I've learned that, for me, the best exercises by far are the ones that I can trick myself into doing. I'm always in my best shape when I have a job that demands it. Cooking, which by all rights is an excuse to be fat (we even have a saying demanding it!) probably had me drop all the weight that discovering donairs in high-school let me put on. Even then, I wasn't carrying the weight where I really need it... just around my gut.

I've found that that particular habit of my genes usually makes me look more like the child in a united way commercial than fat.

Now, I could do something like point out that the crap I eat makes you lazy, which in turn enables more junk eating, but that's an excuse - admittedly one to which the answer is a nice salad of microgreens and edamame with a home-made hoisin-based vinaigrette which forms the bed for a fan of sesame-crusted, pan-seared ahi tuna (no, I'm not sorry).
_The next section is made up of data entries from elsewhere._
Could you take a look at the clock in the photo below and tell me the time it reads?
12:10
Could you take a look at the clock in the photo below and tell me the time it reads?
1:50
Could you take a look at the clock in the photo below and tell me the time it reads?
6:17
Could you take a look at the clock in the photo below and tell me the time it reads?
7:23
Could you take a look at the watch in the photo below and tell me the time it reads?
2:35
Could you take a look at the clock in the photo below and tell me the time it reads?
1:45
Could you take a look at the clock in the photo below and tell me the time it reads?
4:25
Eating well usually leads to my drinking heavily, since it eliminates the morning-after consequences, but that's a matter for another conversation.

Motivation for me is cyclic - it works for things like Youtube and Blogging because I can work in short bursts even when motivation is low. For something like diet and exercise, or cleaning the house, or any other permanent change in living patterns, though, that just doesn't cut the mustard. Even with ample medication, sunlight, Vitamin B12, D, and E supplementation, and endorphins from diet-and-exercise, the first "couch day" I have pretty much destroys any habit I might have formed. Useful for quitting smoking. Not so good for starting salad.

You know what though? I like the right salad. Unfortunately, they're always either terrible for me (Caesar salad) or my wallet (You think beet shoots, corn shoots, watercress, the ingredients for my vinaigrette  edamame beans, and ahi tuna come cheap?). We're digressing again.

Now, in my experience, a combination of high-score modelling and visualization are usually as good as it gets. Time to start somewhere, right?